**About this task:** Word for word, set down every line of the entries below from the line with "The Sun of the Wind" to the line with "body and promotes", including both, and no other line.

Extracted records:
+-------+
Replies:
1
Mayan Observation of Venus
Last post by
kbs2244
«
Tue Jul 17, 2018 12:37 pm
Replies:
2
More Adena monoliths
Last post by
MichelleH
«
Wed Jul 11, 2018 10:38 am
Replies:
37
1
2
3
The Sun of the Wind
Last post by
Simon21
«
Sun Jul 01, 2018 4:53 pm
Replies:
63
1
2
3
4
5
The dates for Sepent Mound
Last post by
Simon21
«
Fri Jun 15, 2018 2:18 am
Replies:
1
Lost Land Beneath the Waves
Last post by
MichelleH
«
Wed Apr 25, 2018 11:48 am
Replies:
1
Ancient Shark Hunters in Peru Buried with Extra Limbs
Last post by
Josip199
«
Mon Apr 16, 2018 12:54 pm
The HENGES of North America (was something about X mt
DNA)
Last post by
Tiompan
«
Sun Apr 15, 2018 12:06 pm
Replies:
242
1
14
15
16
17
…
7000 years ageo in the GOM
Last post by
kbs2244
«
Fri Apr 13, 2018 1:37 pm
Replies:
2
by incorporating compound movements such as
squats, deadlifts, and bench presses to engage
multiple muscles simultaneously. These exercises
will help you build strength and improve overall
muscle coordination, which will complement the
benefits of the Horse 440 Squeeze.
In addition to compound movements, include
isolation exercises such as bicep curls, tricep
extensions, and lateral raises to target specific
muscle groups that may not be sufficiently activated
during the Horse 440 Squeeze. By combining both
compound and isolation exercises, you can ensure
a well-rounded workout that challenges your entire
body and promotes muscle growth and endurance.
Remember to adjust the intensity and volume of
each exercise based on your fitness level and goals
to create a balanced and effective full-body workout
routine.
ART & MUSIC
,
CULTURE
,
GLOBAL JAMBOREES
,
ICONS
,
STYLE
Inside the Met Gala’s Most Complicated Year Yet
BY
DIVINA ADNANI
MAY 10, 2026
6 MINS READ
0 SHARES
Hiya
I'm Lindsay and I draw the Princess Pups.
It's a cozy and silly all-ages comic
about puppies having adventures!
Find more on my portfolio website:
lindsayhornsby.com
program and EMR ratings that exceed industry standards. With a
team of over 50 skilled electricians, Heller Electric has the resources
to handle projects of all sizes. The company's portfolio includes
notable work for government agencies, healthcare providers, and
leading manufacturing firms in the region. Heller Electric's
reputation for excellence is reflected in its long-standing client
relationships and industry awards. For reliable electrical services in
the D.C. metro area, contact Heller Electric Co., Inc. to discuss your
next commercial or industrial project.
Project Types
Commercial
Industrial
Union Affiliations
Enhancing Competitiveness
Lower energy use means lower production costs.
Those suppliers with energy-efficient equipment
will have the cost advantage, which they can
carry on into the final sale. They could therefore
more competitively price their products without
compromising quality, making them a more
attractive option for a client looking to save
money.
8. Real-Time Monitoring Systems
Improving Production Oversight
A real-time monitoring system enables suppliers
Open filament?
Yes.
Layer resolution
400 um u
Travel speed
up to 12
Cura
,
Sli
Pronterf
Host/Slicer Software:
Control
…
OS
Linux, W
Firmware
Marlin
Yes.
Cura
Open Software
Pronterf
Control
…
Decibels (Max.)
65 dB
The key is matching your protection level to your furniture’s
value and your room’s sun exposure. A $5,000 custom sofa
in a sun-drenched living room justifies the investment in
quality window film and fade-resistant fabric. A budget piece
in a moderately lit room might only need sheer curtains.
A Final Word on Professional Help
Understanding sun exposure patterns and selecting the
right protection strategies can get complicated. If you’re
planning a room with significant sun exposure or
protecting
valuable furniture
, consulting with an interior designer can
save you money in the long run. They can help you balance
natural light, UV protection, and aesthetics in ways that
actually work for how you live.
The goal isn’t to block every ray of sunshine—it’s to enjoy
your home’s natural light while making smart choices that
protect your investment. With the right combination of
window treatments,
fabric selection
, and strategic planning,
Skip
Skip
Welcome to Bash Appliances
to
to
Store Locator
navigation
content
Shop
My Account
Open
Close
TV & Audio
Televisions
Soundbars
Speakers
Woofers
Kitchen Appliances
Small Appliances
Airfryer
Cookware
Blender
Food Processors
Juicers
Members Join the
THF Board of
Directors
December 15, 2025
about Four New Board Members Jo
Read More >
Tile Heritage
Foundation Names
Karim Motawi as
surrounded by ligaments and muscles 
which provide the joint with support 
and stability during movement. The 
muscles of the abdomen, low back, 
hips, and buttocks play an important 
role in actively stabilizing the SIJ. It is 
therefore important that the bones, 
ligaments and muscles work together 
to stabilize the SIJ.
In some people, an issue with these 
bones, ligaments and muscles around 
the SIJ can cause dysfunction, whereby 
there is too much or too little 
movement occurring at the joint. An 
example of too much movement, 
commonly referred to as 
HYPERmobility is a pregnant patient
+-------+
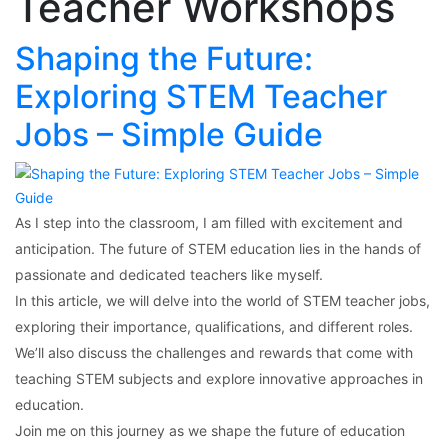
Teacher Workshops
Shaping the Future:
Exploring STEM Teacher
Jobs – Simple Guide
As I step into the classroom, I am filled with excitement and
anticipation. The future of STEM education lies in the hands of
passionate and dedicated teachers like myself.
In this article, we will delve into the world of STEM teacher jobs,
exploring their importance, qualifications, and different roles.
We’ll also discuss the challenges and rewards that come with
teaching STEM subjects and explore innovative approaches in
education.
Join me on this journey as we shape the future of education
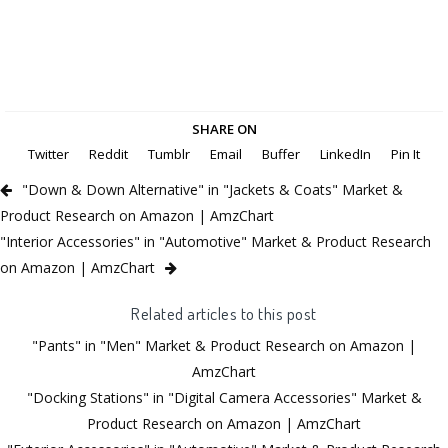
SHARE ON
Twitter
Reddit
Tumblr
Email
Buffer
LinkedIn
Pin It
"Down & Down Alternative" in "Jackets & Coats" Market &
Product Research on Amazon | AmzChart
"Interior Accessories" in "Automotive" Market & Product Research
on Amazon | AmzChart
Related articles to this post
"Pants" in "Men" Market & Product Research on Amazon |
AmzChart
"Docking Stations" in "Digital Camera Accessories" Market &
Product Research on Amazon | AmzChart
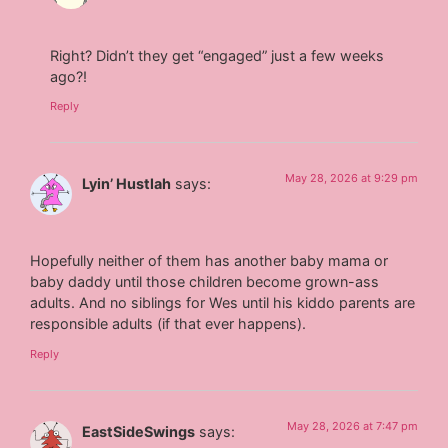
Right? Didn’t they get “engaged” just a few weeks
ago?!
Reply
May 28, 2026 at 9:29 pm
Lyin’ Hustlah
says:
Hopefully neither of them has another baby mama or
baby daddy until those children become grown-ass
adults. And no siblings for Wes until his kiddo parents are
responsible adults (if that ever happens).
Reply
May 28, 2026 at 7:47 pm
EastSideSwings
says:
+-------+
**Solution:**
The Sun of the Wind
Last post by
Simon21
«
Sun Jul 01, 2018 4:53 pm
Replies:
63
1
2
3
4
5
The dates for Sepent Mound
Last post by
Simon21
«
Fri Jun 15, 2018 2:18 am
Replies:
1
Lost Land Beneath the Waves
Last post by
MichelleH
«
Wed Apr 25, 2018 11:48 am
Replies:
1
Ancient Shark Hunters in Peru Buried with Extra Limbs
Last post by
Josip199
«
Mon Apr 16, 2018 12:54 pm
The HENGES of North America (was something about X mt
DNA)
Last post by
Tiompan
«
Sun Apr 15, 2018 12:06 pm
Replies:
242
1
14
15
16
17
…
7000 years ageo in the GOM
Last post by
kbs2244
«
Fri Apr 13, 2018 1:37 pm
Replies:
2
by incorporating compound movements such as
squats, deadlifts, and bench presses to engage
multiple muscles simultaneously. These exercises
will help you build strength and improve overall
muscle coordination, which will complement the
benefits of the Horse 440 Squeeze.
In addition to compound movements, include
isolation exercises such as bicep curls, tricep
extensions, and lateral raises to target specific
muscle groups that may not be sufficiently activated
during the Horse 440 Squeeze. By combining both
compound and isolation exercises, you can ensure
a well-rounded workout that challenges your entire
body and promotes muscle growth and endurance.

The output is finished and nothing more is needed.